"Earlier this year, my father, Ken Saro-Wiwa, and his eight colleagues, known collectively as the Ogoni Nine, were pardoned for a crime they never committed. After peacefully campaigning against environmental degradation of Ogoniland in Nigeria at the hands of the oil industry, they were imprisoned by the military dictatorship on false charges of treason and incitement to murder, following a trial condemned by the international community as a sham."
"On 10 November 1995, the men were executed by hanging. Thirty years on, the government of President Bola Tinubu granted a pardon to the Ogoni Nine. While our families welcome this as a step in the right direction, it is not enough a pardon suggests that these nine innocent men committed a crime. Although the court of public opinion recognises their innocence and courage, it is important that they are officially exonerated."
"Ken Saro-Wiwa and thousands of brave Ogoni protesters ensured that Shell Oil pulled out of Ogoniland in 1993. Since then, the multinational has been held to account for some of its environmental damage and was ordered to pay compensation for oil spills including the disaster in Bodo in 2008. Shell subsequently divested from the Niger delta earlier this year and sold its onshore leases to a local consortium (which raises further concerns about their liability for past oil spills)."
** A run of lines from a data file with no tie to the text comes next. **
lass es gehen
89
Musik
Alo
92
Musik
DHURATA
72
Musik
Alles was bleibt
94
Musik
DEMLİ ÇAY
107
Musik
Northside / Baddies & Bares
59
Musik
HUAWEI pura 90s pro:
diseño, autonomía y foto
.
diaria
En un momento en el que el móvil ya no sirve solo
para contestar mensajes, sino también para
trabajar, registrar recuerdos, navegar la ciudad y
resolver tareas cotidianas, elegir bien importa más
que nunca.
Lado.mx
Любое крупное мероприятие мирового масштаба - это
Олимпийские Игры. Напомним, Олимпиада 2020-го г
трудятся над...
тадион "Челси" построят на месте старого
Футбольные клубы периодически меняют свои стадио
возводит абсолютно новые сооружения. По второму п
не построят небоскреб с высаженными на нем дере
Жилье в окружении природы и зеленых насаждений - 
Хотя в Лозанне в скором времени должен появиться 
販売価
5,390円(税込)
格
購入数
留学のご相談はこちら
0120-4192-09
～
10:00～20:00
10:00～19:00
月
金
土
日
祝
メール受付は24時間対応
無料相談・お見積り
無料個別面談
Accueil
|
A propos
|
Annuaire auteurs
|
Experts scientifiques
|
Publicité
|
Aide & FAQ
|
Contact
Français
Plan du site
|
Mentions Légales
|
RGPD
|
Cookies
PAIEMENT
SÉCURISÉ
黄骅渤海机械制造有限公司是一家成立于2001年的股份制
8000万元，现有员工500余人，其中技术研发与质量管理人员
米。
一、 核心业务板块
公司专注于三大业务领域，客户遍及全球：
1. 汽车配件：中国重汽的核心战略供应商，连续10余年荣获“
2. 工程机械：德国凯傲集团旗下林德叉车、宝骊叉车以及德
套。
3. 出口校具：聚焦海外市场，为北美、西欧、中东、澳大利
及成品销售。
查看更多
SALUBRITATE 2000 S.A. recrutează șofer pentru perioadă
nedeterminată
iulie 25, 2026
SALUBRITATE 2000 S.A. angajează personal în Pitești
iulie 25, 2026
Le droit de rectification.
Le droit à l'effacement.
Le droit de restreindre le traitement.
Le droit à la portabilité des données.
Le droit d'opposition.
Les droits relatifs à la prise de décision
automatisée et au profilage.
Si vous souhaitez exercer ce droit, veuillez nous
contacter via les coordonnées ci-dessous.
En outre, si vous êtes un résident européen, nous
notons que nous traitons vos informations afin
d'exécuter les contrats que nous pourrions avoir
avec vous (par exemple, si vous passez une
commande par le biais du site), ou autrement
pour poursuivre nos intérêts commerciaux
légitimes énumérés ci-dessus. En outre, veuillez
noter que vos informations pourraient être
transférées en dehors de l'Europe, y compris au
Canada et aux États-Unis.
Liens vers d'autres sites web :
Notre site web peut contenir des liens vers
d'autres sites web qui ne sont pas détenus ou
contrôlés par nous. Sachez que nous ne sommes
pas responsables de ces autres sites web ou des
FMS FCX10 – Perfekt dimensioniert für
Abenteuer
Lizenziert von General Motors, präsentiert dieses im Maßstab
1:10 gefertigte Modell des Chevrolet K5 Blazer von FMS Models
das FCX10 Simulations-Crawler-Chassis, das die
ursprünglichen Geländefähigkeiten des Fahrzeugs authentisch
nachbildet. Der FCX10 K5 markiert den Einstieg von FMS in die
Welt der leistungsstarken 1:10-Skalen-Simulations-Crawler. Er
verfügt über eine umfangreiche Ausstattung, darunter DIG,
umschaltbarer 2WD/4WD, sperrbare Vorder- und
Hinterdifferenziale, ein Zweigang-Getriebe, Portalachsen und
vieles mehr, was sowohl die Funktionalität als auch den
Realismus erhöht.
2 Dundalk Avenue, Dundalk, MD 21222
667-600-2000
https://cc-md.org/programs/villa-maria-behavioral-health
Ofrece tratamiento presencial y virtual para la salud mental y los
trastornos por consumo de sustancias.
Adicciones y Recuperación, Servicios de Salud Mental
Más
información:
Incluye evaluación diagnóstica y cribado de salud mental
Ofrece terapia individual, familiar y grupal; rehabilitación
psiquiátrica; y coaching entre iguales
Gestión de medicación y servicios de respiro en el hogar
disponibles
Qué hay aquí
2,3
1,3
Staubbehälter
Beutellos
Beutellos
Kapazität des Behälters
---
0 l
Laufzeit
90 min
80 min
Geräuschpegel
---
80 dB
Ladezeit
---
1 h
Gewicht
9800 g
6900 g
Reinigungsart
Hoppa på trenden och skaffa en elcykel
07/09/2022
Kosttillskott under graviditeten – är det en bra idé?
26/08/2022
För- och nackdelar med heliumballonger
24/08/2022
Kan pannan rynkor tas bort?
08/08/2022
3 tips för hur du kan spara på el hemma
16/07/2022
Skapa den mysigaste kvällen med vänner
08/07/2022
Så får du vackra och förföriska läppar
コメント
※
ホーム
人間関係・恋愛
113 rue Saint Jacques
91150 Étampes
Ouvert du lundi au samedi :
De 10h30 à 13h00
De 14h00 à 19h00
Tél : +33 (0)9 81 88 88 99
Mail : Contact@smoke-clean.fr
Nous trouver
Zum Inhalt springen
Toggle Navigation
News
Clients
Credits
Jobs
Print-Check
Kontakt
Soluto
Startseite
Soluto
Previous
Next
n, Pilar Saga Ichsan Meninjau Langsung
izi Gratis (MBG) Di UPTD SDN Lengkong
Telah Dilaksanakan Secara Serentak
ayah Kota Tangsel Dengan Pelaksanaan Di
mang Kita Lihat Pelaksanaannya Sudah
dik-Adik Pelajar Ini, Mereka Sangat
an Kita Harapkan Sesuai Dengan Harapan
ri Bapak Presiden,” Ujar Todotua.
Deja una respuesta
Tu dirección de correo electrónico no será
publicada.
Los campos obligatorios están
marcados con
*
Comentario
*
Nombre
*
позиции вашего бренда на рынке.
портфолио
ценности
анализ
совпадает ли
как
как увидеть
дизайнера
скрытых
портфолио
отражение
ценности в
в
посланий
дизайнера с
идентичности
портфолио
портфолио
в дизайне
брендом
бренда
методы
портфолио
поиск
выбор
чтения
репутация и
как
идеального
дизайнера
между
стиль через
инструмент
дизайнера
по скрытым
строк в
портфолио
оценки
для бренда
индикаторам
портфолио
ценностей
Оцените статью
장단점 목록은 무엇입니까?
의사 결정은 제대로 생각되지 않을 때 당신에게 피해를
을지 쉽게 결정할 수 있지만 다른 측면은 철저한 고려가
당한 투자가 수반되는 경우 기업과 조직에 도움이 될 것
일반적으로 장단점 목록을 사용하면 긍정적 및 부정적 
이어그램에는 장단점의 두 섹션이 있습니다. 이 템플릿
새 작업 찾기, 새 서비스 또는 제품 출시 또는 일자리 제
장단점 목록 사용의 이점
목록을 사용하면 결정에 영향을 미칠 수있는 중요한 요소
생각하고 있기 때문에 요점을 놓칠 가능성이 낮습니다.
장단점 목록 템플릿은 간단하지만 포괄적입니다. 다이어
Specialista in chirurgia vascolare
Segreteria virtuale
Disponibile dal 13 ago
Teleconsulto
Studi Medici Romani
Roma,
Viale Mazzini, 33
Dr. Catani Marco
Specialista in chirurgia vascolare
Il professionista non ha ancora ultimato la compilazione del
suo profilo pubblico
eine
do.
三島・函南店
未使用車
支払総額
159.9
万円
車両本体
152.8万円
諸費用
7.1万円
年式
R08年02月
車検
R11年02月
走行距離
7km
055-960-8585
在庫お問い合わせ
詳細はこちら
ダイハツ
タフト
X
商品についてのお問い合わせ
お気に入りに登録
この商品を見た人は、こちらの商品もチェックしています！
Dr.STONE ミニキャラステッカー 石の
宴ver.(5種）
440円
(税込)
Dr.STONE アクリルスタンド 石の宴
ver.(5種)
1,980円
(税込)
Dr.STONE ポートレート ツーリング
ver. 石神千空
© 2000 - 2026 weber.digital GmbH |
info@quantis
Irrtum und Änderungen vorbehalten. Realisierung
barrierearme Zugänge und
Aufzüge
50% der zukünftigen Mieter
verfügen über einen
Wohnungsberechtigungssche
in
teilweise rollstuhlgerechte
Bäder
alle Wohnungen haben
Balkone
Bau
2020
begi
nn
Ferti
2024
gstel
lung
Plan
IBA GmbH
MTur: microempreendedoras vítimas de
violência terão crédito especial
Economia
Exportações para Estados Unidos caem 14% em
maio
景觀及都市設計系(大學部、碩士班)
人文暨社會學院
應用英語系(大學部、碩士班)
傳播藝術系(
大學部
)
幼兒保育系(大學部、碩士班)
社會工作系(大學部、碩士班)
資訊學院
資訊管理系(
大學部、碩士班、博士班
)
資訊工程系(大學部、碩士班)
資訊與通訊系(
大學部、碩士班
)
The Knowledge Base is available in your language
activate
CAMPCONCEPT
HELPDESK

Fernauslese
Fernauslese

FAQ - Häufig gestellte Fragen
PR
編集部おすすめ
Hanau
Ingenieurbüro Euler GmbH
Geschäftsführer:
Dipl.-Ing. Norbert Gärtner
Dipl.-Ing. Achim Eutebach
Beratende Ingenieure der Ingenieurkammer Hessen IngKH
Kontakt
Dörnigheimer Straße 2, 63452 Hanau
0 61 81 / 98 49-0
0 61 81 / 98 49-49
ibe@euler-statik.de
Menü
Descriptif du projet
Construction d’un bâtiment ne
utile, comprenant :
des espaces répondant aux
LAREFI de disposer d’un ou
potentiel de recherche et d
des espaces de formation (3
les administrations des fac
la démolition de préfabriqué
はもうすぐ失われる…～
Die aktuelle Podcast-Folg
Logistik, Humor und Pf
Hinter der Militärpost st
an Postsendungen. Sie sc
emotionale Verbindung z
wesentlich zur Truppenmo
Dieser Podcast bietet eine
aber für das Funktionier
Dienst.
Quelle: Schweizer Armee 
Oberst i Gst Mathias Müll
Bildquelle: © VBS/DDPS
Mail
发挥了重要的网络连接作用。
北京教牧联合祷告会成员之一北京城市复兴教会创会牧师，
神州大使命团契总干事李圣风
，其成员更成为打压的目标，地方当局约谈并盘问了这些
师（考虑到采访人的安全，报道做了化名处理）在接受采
Ken Saro-Wiwa and eight Ogoni activists campaigned peacefully against oil-driven environmental degradation in Ogoniland and were imprisoned by a military regime on false treason charges. The Ogoni Nine were executed by hanging on 10 November 1995. President Bola Tinubu granted a pardon thirty years later, a move welcomed by families but criticised because a pardon implies guilt rather than formal exoneration. Successive governments’ refusal to exonerate signals entrenched corruption and suppression of efforts to honour Saro-Wiwa’s legacy. Shell pulled out of Ogoniland in 1993, faced compensation orders, and sold onshore leases; remediation efforts continue but pollution and sabotage persist.